Ich glaub ich steh’ im Wald [13/2013]

Der Winter dieser Saison ist meist nichts Halbes und nichts Ganzes. Meist ist es einfach nur ungemütlich naß-kalt und es gibt nur wenig Schnee ohne tragfähigen Untergrund, z. B. für Skilanglauf. Diese spezielle Wetterlage hat aber manchmal auch Vorteile: Der nasse Schnee klebt prima an den Bäumen und zeichnet sogar senkrechten Stämme mit weißem Strich nach. Und wenn dann auch noch die Sonne hervorblinzelt, bekommt man eine schöne Winterlandschaft vor die Linse.

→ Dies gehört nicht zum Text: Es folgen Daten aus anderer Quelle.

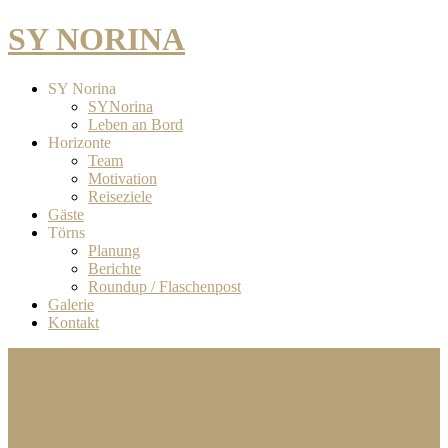
SY NORINA
SY Norina
SYNorina
Leben an Bord
Horizonte
Team
Motivation
Reiseziele
Gäste
Törns
Planung
Berichte
Roundup / Flaschenpost
Galerie
Kontakt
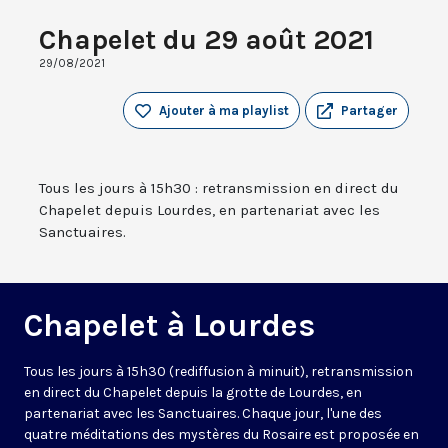
Chapelet du 29 août 2021
29/08/2021
Ajouter à ma playlist
Partager
Tous les jours à 15h30 : retransmission en direct du
Chapelet depuis Lourdes, en partenariat avec les
Sanctuaires.
Chapelet à Lourdes
Tous les jours à 15h30 (rediffusion à minuit), retransmission
en direct du Chapelet depuis la grotte de Lourdes, en
partenariat avec les Sanctuaires. Chaque jour, l'une des
quatre méditations des mystères du Rosaire est proposée en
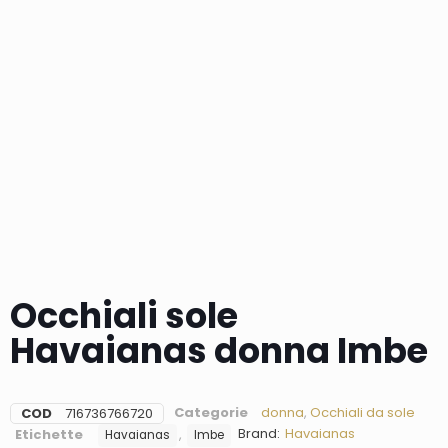
Occhiali sole
Havaianas donna Imbe
Categorie
donna
,
Occhiali da sole
COD
716736766720
Brand:
Havaianas
Etichette
,
Havaianas
Imbe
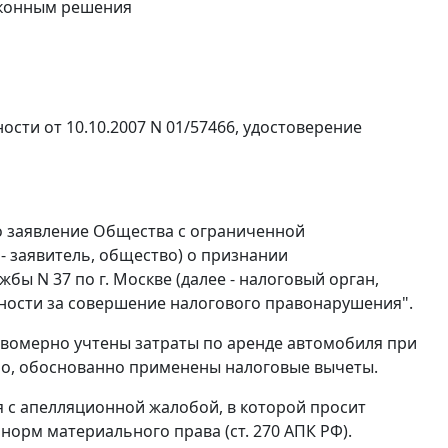
аконным решения
ности от 10.10.2007 N 01/57466, удостоверение
но заявление Общества с ограниченной
- заявитель, общество) о признании
 N 37 по г. Москве (далее - налоговый орган,
енности за совершение налогового правонарушения".
равомерно учтены затраты по аренде автомобиля при
но, обоснованно применены налоговые вычеты.
 с апелляционной жалобой, в которой просит
 норм материального права (
ст. 270
АПК РФ).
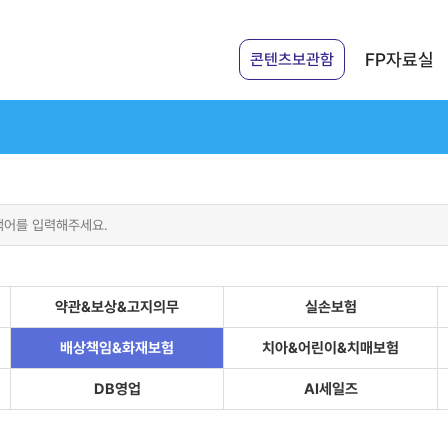
FP자료실
콘텐츠보관함
약관&보상&고지의무
실손보험
배상책임&화재보험
치아&어린이&치매보험
DB영업
AI세일즈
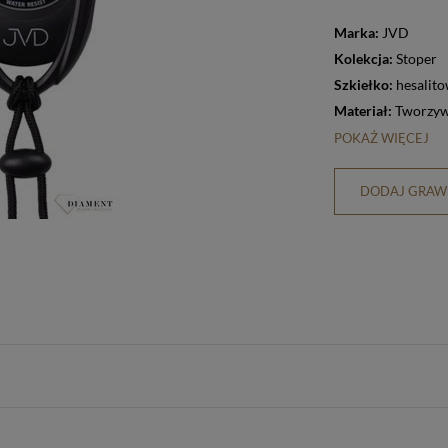
Marka:
JVD
Kolekcja:
Stoper
Szkiełko:
hesalit
Materiał:
Tworzyw
POKAŻ WIĘCEJ
DODAJ GRAWE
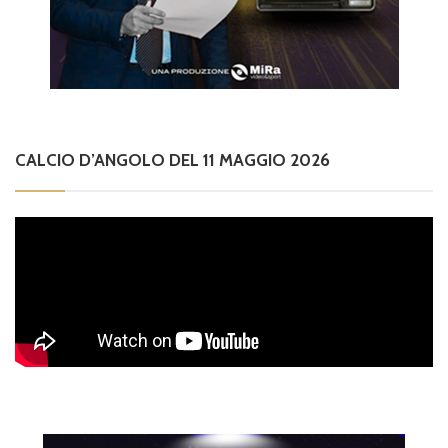
CALCIO D’ANGOLO DEL 11 MAGGIO 2026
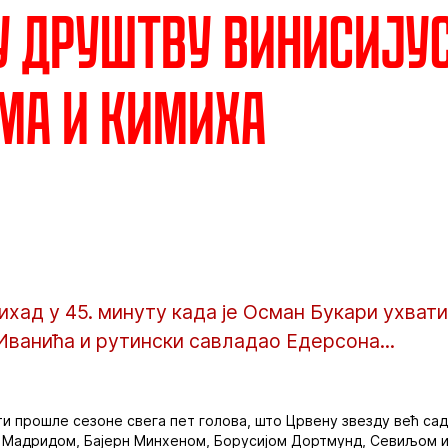
у друштву Винисијус
ма и Кимиха
ихад у 45. минуту када је Осман Букари ухват
ванића и рутински савладао Едерсона...
и прошле сезоне свега пет голова, што Црвену звезду већ са
л Мадридом, Бајерн Минхеном, Борусијом Дортмунд, Севиљом и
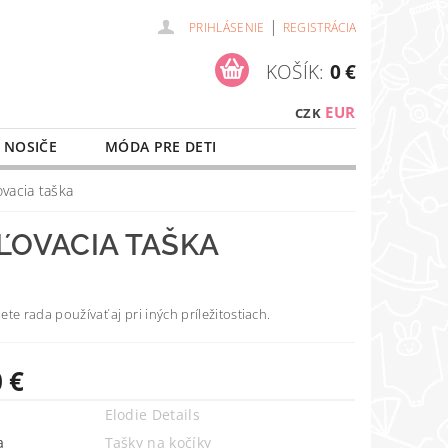
|
PRIHLÁSENIE
REGISTRÁCIA
KOŠÍK:
0 €
EUR
CZK
 NOSIČE
MÓDA PRE DETI
NAŠE SLUŽBY
O NÁKUPE
ovacia taška
ĽOVACIA TAŠKA
te rada používať aj pri iných príležitostiach.
 €
Elodie Details
a
Tašky na kočíky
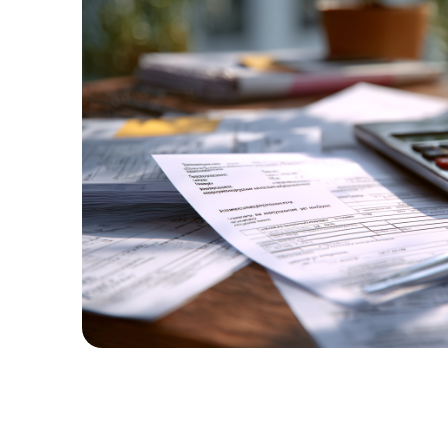
1
%
ВЫИГРАННЫХ
ДЕЛ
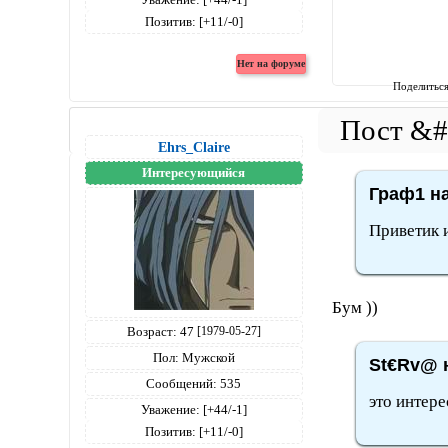
Позитив:
[+11/-0]
Поделитьс
Ehrs_Claire
Интересующийся
Граф1 на
Приветик 
Бум ))
Возраст:
47
[1979-05-27]
Пол:
Мужской
St€Rv@ н
Сообщений:
535
это интер
Уважение:
[+44/-1]
Позитив:
[+11/-0]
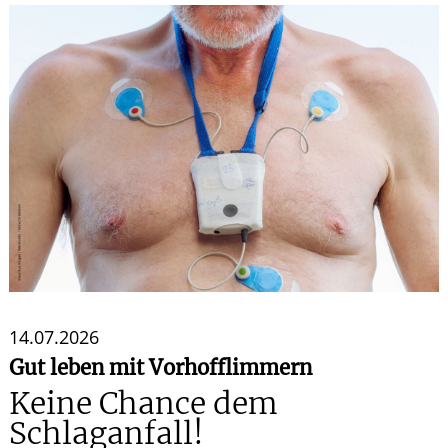
Leistungen
Ratgeber
Krankheiten & Therapie
GESUND IM ALTER
WELLNESS
14.07.2026
Gut leben mit Vorhofflimmern
Keine Chance dem
Schlaganfall!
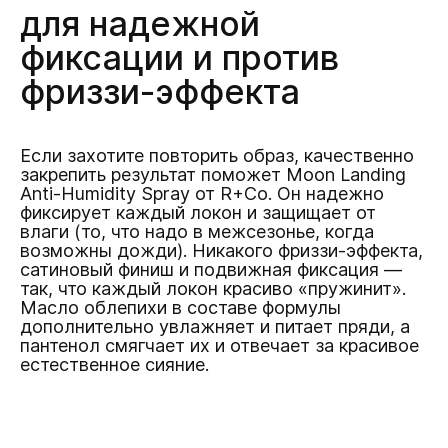
для надежной
фиксации и против
фриззи-эффекта
Если захотите повторить образ, качественно
закрепить результат поможет Moon Landing
Anti-Humidity Spray от R+Co. Он надежно
фиксирует каждый локон и защищает от
влаги (то, что надо в межсезонье, когда
возможны дожди). Никакого фриззи-эффекта,
сатиновый финиш и подвижная фиксация —
так, что каждый локон красиво «пружинит».
Масло облепихи в составе формулы
дополнительно увлажняет и питает пряди, а
пантенол смягчает их и отвечает за красивое
естественное сияние.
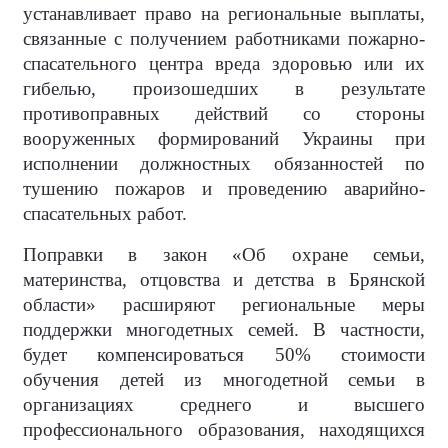
устанавливает право на региональные выплаты,
связанные с получением работниками пожарно-
спасательного центра вреда здоровью или их
гибелью, произошедших в результате
противоправных действий со стороны
вооруженных формирований Украины при
исполнении должностных обязанностей по
тушению пожаров и проведению аварийно-
спасательных работ.
Поправки в закон «Об охране семьи,
материнства, отцовства и детства в Брянской
области» расширяют региональные меры
поддержки многодетных семей. В частности,
будет компенсироваться 50% стоимости
обучения детей из многодетной семьи в
организациях среднего и высшего
профессионального образования, находящихся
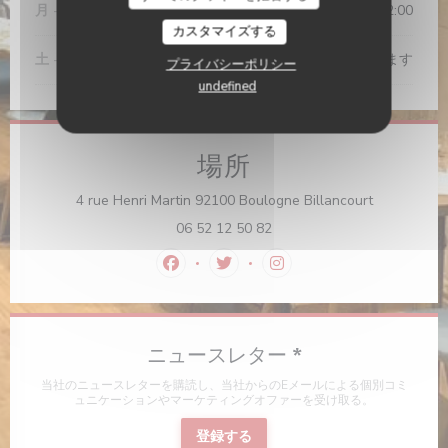
月
-
金
12:00 - 14:15
19:00 - 22:00
•
カスタマイズする
土
-
日
閉じています
プライバシーポリシー
undefined
場所
((新しいウ
4 rue Henri Martin 92100 Boulogne Billancourt
06 52 12 50 82
Facebook ((新しいウィンドウで開きます
Twitter ((新しいウィンドウで
Instagram ((新しい
ニュースレター
*
当社のニュースレターを購読し、当社からのEメールによる個別コミ
ュニケーションやマーケティングオファーを受け取る。
登録する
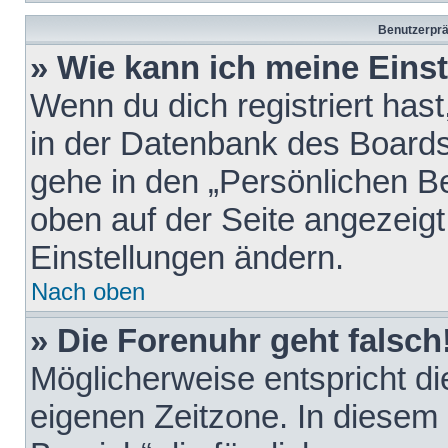
Benutzerprä
» Wie kann ich meine Eins
Wenn du dich registriert hast
in der Datenbank des Boards
gehe in den „Persönlichen Be
oben auf der Seite angezeigt
Einstellungen ändern.
Nach oben
» Die Forenuhr geht falsch
Möglicherweise entspricht die
eigenen Zeitzone. In diesem F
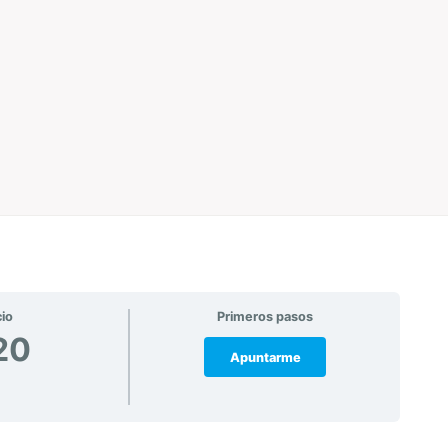
cio
Primeros pasos
20
Apuntarme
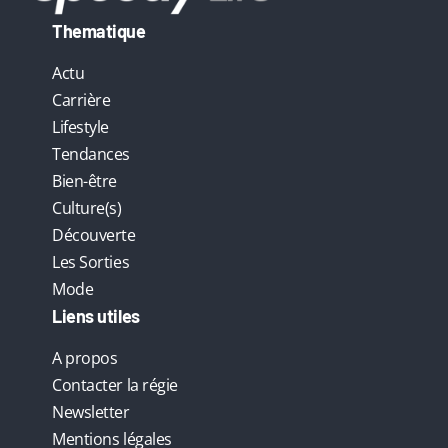
Thematique
Actu
Carrière
Lifestyle
Tendances
Bien-être
Culture(s)
Découverte
Les Sorties
Mode
Liens utiles
A propos
Contacter la régie
Newsletter
Mentions légales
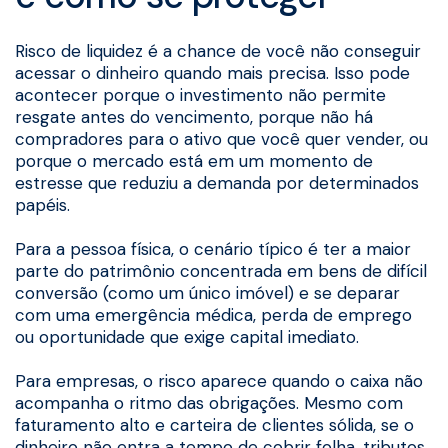
Risco de liquidez é a chance de você não conseguir
acessar o dinheiro quando mais precisa. Isso pode
acontecer porque o investimento não permite
resgate antes do vencimento, porque não há
compradores para o ativo que você quer vender, ou
porque o mercado está em um momento de
estresse que reduziu a demanda por determinados
papéis.
Para a pessoa física, o cenário típico é ter a maior
parte do patrimônio concentrada em bens de difícil
conversão (como um único imóvel) e se deparar
com uma emergência médica, perda de emprego
ou oportunidade que exige capital imediato.
Para empresas, o risco aparece quando o caixa não
acompanha o ritmo das obrigações. Mesmo com
faturamento alto e carteira de clientes sólida, se o
dinheiro não entra a tempo de cobrir folha, tributos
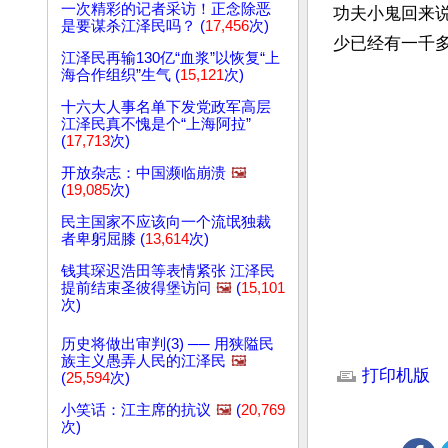
一次精彩的记者采访！正念除恶
功夫小鬼回来
是要谋杀江泽民吗？ (
17,456
次)
少已经有一千多
江泽民再输130亿“血浆”以恢复“上
海合作组织”生气 (
15,121
次)
十六大人事名单下发党政军高层
江泽民真不愧是个“上海阿拉”
(
17,713
次)
开放杂志：中国濒临崩溃
🖼️
(
19,085
次)
民主国家不应该向一个流氓独裁
者卑躬屈膝 (
13,614
次)
钱其琛迟浩田等表情紧张 江泽民
提前结束圣彼得堡访问
🖼️
(
15,101
次)
历史将做出审判(3) ── 用狭隘民
文章网址: http://w
族主义愚弄人民的江泽民
🖼️
打印机版
(
25,594
次)
小笑话：江主席的抗议
🖼️
(
20,769
次)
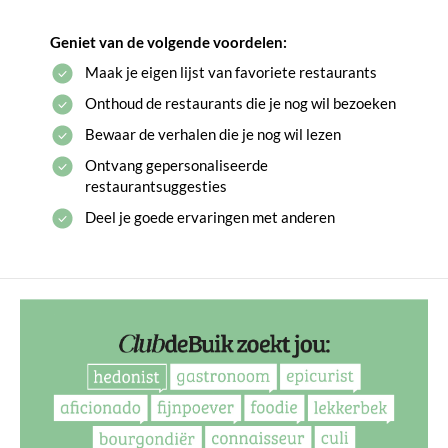
Geniet van de volgende voordelen:
Maak je eigen lijst van favoriete restaurants
Onthoud de restaurants die je nog wil bezoeken
Bewaar de verhalen die je nog wil lezen
Ontvang gepersonaliseerde
restaurantsuggesties
Deel je goede ervaringen met anderen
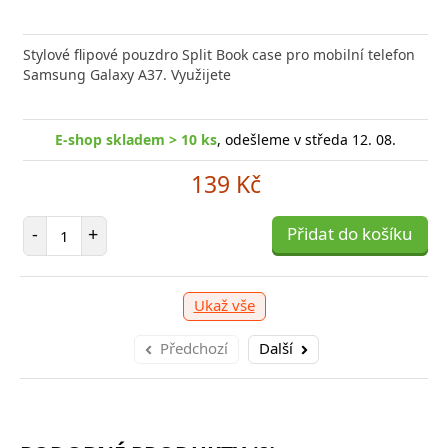
Stylové flipové pouzdro Split Book case pro mobilní telefon
Samsung Galaxy A37. Využijete
E-shop skladem > 10 ks
, odešleme v středa 12. 08.
139 Kč
Počet položek
-
+
Přidat do košíku
Ukaž vše
Předchozí
Další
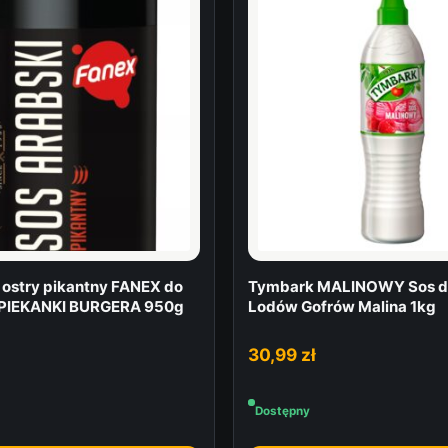
 ostry pikantny FANEX do
Tymbark MALINOWY Sos d
PIEKANKI BURGERA 950g
Lodów Gofrów Malina 1kg
30,99
zł
Dostępny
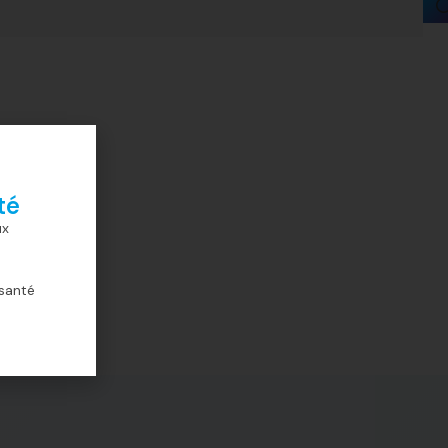
té
ux
 santé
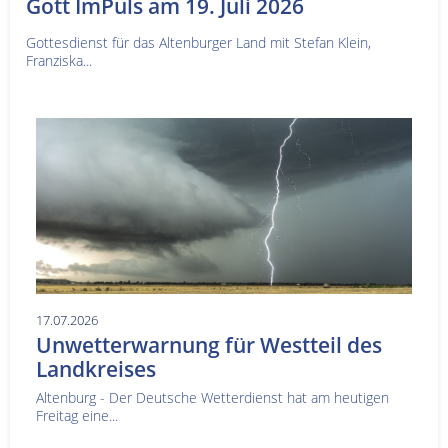
Gott ImPuls am 19. Juli 2026
Gottesdienst für das Altenburger Land mit Stefan Klein,
Franziska...
17.07.2026
Unwetterwarnung für Westteil des
Landkreises
Altenburg - Der Deutsche Wetterdienst hat am heutigen
Freitag eine...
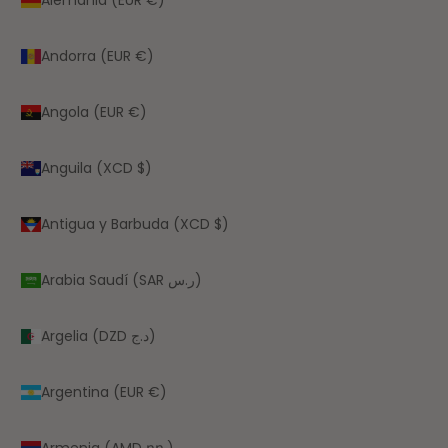
Andorra (EUR €)
Angola (EUR €)
Anguila (XCD $)
Antigua y Barbuda (XCD $)
Arabia Saudí (SAR ر.س)
Argelia (DZD د.ج)
Argentina (EUR €)
Armenia (AMD դր.)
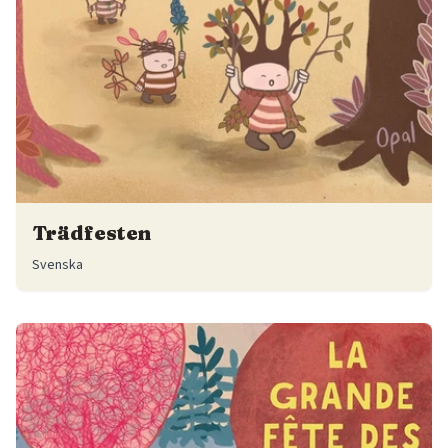
Trädfesten
Svenska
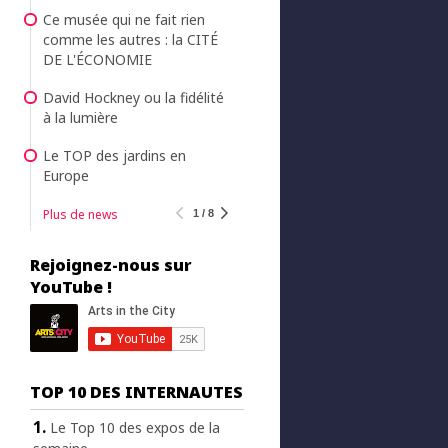
Ce musée qui ne fait rien
comme les autres : la CITÉ
DE L'ÉCONOMIE
David Hockney ou la fidélité
à la lumière
Le TOP des jardins en
Europe
Plus de news
1 / 8
Rejoignez-nous sur
YouTube !
TOP 10 DES INTERNAUTES
Le Top 10 des expos de la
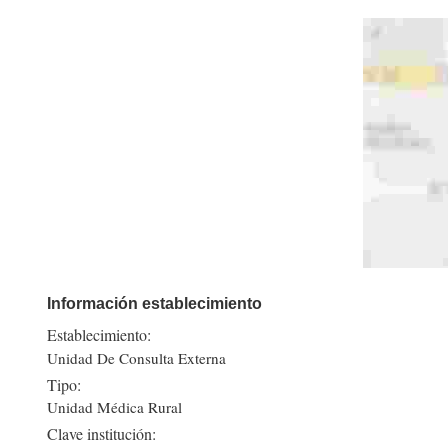
Información establecimiento
Establecimiento:
Unidad De Consulta Externa
Tipo:
Unidad Médica Rural
Clave institución:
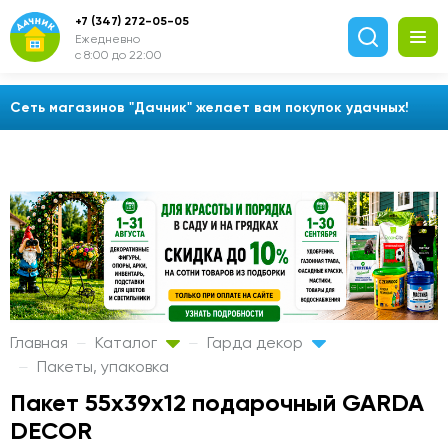
+7 (347) 272-05-05
Ежедневно
с 8:00 до 22:00
Сеть магазинов "Дачник" желает вам покупок удачных!
Главная
Каталог
Гарда декор
Пакеты, упаковка
Пакет 55х39х12 подарочный GARDA
DECOR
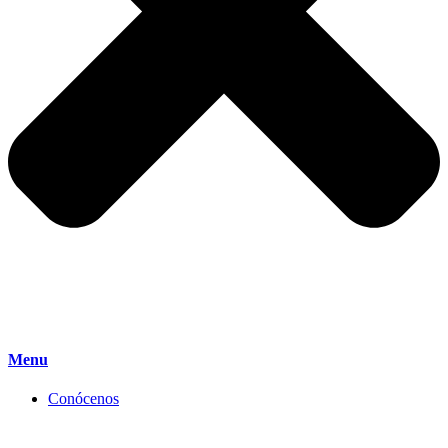
Menu
Conócenos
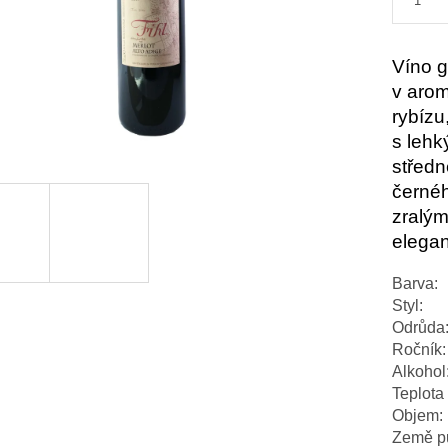
Víno g
v arom
rybízu
s lehk
středn
černéh
zralým
elegan
Barva:
Styl:
Odrůda
Ročník:
Alkohol
Teplota 
Objem:
Země p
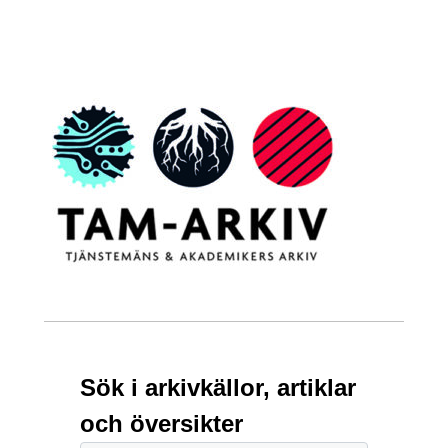
Sök i arkivkällor, artiklar
och översikter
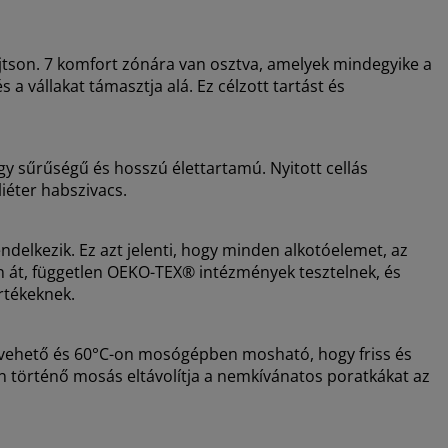
jtson. 7 komfort zónára van osztva, amelyek mindegyike a
 a vállakat támasztja alá. Ez célzott tartást és
gy sűrűségű és hosszú élettartamú. Nyitott cellás
iéter habszivacs.
lkezik. Ez azt jelenti, hogy minden alkotóelemet, az
n át, független OEKO-TEX® intézmények tesztelnek, és
rtékeknek.
levehető és 60°C-on mosógépben mosható, hogy friss és
 történő mosás eltávolítja a nemkívánatos poratkákat az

Ich glaub ich steh' im Wald.

Ich glaub’ ich steh’ im Wald.

Diesen “Effekt” nutze ich bereits bei meinem Frühlingsfoto, so daß mein Baum der Jahreszeiten nicht zu einem schwarzen Gestell auf weißem Grund wird, sondern wunderbar plastisch erscheint.

Ein paar Tage später bekomme rechtzeitig meinen Hintern hoch, um in der Nähe ein Wäldchen zu fotografieren. Das Schöne an dieser Stelle ist, daß es am Waldrand nur wenig Unterholz gibt und die recht tief stehende Sonne geradezu in den Wald hineinscheint. Dazu kommen die durch den Schnee modellierten Konturen, die dem Bild ein gewisse Plastizität verleihen.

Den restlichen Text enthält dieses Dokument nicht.